El óvalo irregular, que podría ser huevo, piedra o agujero; el esquema cúbico que pudiera ser dado, casa, o cita lúdica del perdido rigor geometrista o intelectual, o bien, la cuadrícula, que pudiera ser contrapunto cartesiano del trazo espontáneo e irracional o mero recuerdo del cuaderno cuadriculado de la infancia; la silueta ojival encapuchada que pudiera ser falo, torre o tótem, pierden su poder simbólico cuando devienen clave, como es el caso de la introducción deliberada de un marco de madera para pintura, que sugiere mejor la noción de la pintura como arte, que como encuadre de la imagen dentro de la imagen.

Si de todas las tendencias pictóricas del presente siglo, el abstraccionismo lírico es la única que realmente ha permitido la libertad expresiva sin más restricciones que el logro de una coherencia interna particular, bien puede significar que es la única inmanente a la naturaleza humana, en el sentido que los ingleses decimonónicos atribuían la inmanencia divina al paisaje natural. Por propiciar la expresión de todas las emociones por contradictorias que sean y sin necesidad de justificar ni sus focos de emisión o sus medios de representación y, menos aún, el sentido de su proyección, tal vez sea el único lenguaje plástico que forma una unidad indisoluble entre autor y obra, y a niveles tan absolutos que rayan en la irracionalidad. Sin embargo, las motivaciones del abstraccionismo lírico actual son tan ajenas a las de su origen como las del nuevo expresionismo lo son del expresionismo de entreguerras. Tal vez Jordi Boldó, por su origen catalán, conserve en su memoria genética los mismos provocadores fantásticos, abstractizantes y materizantes que hicieron surgir el bastión plástico catalán de la postguerra cuyo mayor exponente sería Antoni Tápies, y por ello le sea connatural la asociación automática de impulsos y la experiencia también automática de materializarlos aun cuando aluda irónicamente a huellas figurativas, así como a la intuición para suspender la interacción de todos sus elementos en el momento en que han llegado a una conclusión, aunque ésta sea tan efímera como los paradigmas del siglo XX, o bien, cuando surja la necesidad de iniciarla de nuevo para ahondar en sí misma y, en su caso, con otro sentido, para seguir generando interrogantes.
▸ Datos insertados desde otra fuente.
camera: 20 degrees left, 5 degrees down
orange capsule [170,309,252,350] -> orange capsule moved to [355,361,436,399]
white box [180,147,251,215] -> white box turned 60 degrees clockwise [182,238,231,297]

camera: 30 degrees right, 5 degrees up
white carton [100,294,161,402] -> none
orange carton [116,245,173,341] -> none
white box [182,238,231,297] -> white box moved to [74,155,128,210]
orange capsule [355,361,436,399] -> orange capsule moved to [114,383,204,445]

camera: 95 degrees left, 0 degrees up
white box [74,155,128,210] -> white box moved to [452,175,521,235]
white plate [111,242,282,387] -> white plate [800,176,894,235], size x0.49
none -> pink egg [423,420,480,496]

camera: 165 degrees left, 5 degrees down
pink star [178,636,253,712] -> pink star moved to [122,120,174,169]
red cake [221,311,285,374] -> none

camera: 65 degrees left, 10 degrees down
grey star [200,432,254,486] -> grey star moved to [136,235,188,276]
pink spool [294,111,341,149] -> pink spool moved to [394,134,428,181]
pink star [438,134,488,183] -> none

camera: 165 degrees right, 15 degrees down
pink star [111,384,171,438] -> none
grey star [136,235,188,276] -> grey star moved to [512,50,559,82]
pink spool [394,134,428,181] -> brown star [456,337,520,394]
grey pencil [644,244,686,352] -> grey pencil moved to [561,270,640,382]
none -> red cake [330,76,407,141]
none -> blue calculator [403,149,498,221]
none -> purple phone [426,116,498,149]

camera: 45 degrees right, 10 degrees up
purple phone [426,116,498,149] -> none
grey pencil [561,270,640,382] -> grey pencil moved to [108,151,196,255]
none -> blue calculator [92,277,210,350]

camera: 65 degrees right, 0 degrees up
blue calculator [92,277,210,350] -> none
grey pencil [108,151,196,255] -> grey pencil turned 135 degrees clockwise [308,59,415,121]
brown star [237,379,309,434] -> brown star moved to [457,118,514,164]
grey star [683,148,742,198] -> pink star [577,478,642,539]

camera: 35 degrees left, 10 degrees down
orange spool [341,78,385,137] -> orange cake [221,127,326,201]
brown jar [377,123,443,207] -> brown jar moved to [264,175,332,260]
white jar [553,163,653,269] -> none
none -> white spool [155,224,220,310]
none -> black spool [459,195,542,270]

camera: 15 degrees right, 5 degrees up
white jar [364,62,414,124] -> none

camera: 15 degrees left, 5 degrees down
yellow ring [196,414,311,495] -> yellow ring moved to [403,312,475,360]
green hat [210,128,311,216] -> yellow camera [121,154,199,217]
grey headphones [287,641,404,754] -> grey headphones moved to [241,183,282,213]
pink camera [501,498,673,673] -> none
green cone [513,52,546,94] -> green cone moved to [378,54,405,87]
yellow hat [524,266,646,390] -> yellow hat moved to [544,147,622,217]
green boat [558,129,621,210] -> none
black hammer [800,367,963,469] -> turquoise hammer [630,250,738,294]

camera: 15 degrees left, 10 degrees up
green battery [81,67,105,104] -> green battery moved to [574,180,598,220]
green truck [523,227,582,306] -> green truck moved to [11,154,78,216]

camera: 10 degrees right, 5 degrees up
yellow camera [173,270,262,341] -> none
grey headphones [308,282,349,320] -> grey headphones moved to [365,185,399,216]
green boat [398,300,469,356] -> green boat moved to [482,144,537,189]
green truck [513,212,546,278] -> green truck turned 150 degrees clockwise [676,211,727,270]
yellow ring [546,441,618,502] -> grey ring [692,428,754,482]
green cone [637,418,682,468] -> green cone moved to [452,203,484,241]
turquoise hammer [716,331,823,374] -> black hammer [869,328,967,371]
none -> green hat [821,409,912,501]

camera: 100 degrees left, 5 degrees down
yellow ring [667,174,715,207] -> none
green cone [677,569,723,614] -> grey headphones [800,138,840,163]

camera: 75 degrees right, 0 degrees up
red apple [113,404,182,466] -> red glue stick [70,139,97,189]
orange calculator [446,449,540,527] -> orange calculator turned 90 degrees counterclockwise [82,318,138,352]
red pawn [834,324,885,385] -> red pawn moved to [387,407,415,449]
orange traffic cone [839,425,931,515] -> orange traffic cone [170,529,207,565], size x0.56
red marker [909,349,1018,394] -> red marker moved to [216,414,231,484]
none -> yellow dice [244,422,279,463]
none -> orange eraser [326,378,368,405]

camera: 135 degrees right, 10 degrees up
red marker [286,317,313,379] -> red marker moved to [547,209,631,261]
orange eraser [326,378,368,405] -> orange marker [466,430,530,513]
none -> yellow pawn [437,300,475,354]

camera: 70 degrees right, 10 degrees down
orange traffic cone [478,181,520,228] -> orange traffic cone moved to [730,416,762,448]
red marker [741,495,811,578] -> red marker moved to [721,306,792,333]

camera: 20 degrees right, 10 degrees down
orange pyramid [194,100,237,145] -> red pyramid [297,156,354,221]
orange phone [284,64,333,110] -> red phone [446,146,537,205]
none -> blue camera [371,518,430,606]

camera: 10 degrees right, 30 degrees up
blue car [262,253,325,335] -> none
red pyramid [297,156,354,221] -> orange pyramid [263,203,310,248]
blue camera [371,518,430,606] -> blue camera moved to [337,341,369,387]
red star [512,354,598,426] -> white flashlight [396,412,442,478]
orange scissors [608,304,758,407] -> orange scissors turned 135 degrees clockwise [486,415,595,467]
Acto de comunión entre el ser y el mundo, o consagración de la materia como equivalencia de las estructuras de inconsciente, el abstraccionismo lírico de Boldó se distingue por encontrar en su mutabilidad tanto formal como significativa, la oportunidad de poner en tierra el ideal de liberar a la pintura de toda intención racional, para que las sorpresas del propio instinto lo sean para todos los demás.